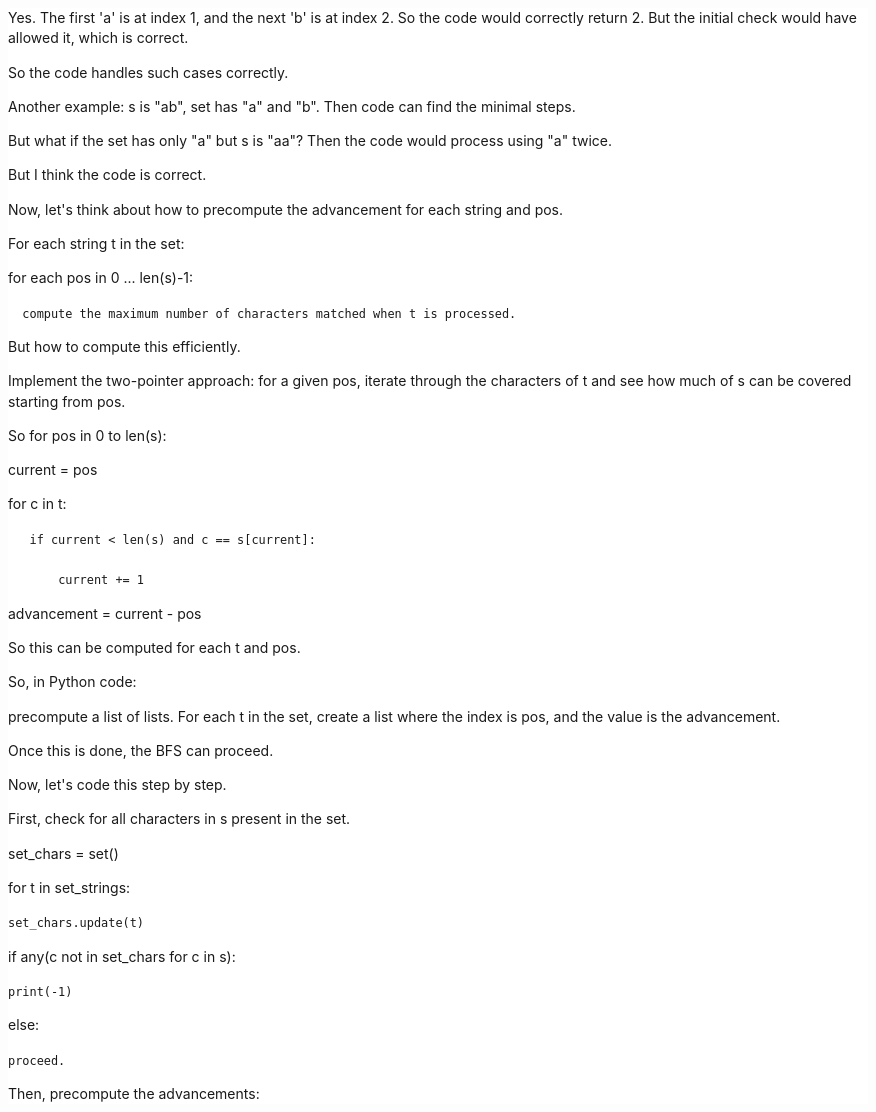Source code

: Yes. The first 'a' is at index 1, and the next 'b' is at index 2. So the code would correctly return 2. But the initial check would have allowed it, which is correct.

So the code handles such cases correctly.

Another example: s is "ab", set has "a" and "b". Then code can find the minimal steps.

But what if the set has only "a" but s is "aa"? Then the code would process using "a" twice.

But I think the code is correct.

Now, let's think about how to precompute the advancement for each string and pos.

For each string t in the set:

   for each pos in 0 ... len(s)-1:

      compute the maximum number of characters matched when t is processed.

But how to compute this efficiently.

Implement the two-pointer approach: for a given pos, iterate through the characters of t and see how much of s can be covered starting from pos.

So for pos in 0 to len(s):

   current = pos

   for c in t:

       if current < len(s) and c == s[current]:

           current += 1

   advancement = current - pos

So this can be computed for each t and pos.

So, in Python code:

precompute a list of lists. For each t in the set, create a list where the index is pos, and the value is the advancement.

Once this is done, the BFS can proceed.

Now, let's code this step by step.

First, check for all characters in s present in the set.

set_chars = set()

for t in set_strings:

    set_chars.update(t)

if any(c not in set_chars for c in s):

    print(-1)

else:

    proceed.

Then, precompute the advancements:
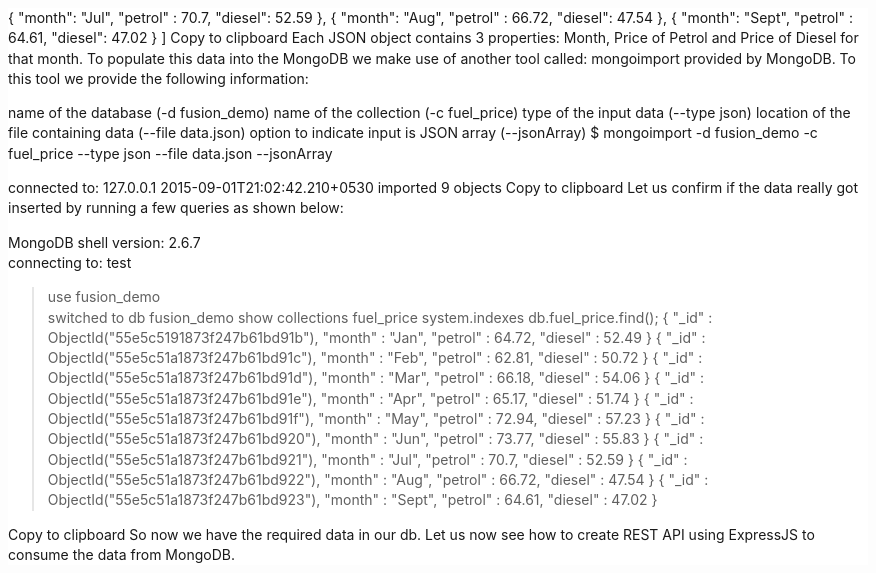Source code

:  {
    "month": "Jul", "petrol" : 70.7, "diesel": 52.59
  },
  {
    "month": "Aug", "petrol" : 66.72, "diesel": 47.54
  },
  {
    "month": "Sept", "petrol" : 64.61, "diesel": 47.02
  }
]
Copy to clipboard
Each JSON object contains 3 properties: Month, Price of Petrol and Price of Diesel for that month. To populate this data into the MongoDB we make use of another tool called: mongoimport provided by MongoDB. To this tool we provide the following information:

name of the database (-d fusion_demo)
name of the collection (-c fuel_price)
type of the input data (--type json)
location of the file containing data (--file data.json)
option to indicate input is JSON array (--jsonArray)
$ mongoimport -d fusion_demo -c fuel_price --type json --file data.json --jsonArray
 
connected to: 127.0.0.1
2015-09-01T21:02:42.210+0530 imported 9 objects
Copy to clipboard
Let us confirm if the data really got inserted by running a few queries as shown below:

MongoDB shell version: 2.6.7                         
connecting to: test                                  
> use fusion_demo                                    
switched to db fusion_demo
> show collections
fuel_price
system.indexes
> db.fuel_price.find();
{ "_id" : ObjectId("55e5c5191873f247b61bd91b"), "month" : "Jan", "petrol" : 64.72, "diesel" : 52.49 }
{ "_id" : ObjectId("55e5c51a1873f247b61bd91c"), "month" : "Feb", "petrol" : 62.81, "diesel" : 50.72 }
{ "_id" : ObjectId("55e5c51a1873f247b61bd91d"), "month" : "Mar", "petrol" : 66.18, "diesel" : 54.06 }
{ "_id" : ObjectId("55e5c51a1873f247b61bd91e"), "month" : "Apr", "petrol" : 65.17, "diesel" : 51.74 }
{ "_id" : ObjectId("55e5c51a1873f247b61bd91f"), "month" : "May", "petrol" : 72.94, "diesel" : 57.23 }
{ "_id" : ObjectId("55e5c51a1873f247b61bd920"), "month" : "Jun", "petrol" : 73.77, "diesel" : 55.83 }
{ "_id" : ObjectId("55e5c51a1873f247b61bd921"), "month" : "Jul", "petrol" : 70.7, "diesel" : 52.59 }
{ "_id" : ObjectId("55e5c51a1873f247b61bd922"), "month" : "Aug", "petrol" : 66.72, "diesel" : 47.54 }
{ "_id" : ObjectId("55e5c51a1873f247b61bd923"), "month" : "Sept", "petrol" : 64.61, "diesel" : 47.02 }                                                    
>
Copy to clipboard
So now we have the required data in our db. Let us now see how to create REST API using ExpressJS to consume the data from MongoDB.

WHAT YOU ARE ASKED TO DO ->
Every line above between the one containing "So for pos in" and the one containing "connected to: 127.0.0.1", those two included, is to be printed exactly. No pictures go into the copy.

ANSWER BELOW ->
So for pos in 0 to len(s):

   current = pos

   for c in t:

       if current < len(s) and c == s[current]:

           current += 1

   advancement = current - pos

So this can be computed for each t and pos.

So, in Python code:

precompute a list of lists. For each t in the set, create a list where the index is pos, and the value is the advancement.

Once this is done, the BFS can proceed.

Now, let's code this step by step.

First, check for all characters in s present in the set.

set_chars = set()

for t in set_strings:

    set_chars.update(t)

if any(c not in set_chars for c in s):

    print(-1)

else:

    proceed.

Then, precompute the advancements:
Source code

:  {
    "month": "Jul", "petrol" : 70.7, "diesel": 52.59
  },
  {
    "month": "Aug", "petrol" : 66.72, "diesel": 47.54
  },
  {
    "month": "Sept", "petrol" : 64.61, "diesel": 47.02
  }
]
Copy to clipboard
Each JSON object contains 3 properties: Month, Price of Petrol and Price of Diesel for that month. To populate this data into the MongoDB we make use of another tool called: mongoimport provided by MongoDB. To this tool we provide the following information:

name of the database (-d fusion_demo)
name of the collection (-c fuel_price)
type of the input data (--type json)
location of the file containing data (--file data.json)
option to indicate input is JSON array (--jsonArray)
$ mongoimport -d fusion_demo -c fuel_price --type json --file data.json --jsonArray
 
connected to: 127.0.0.1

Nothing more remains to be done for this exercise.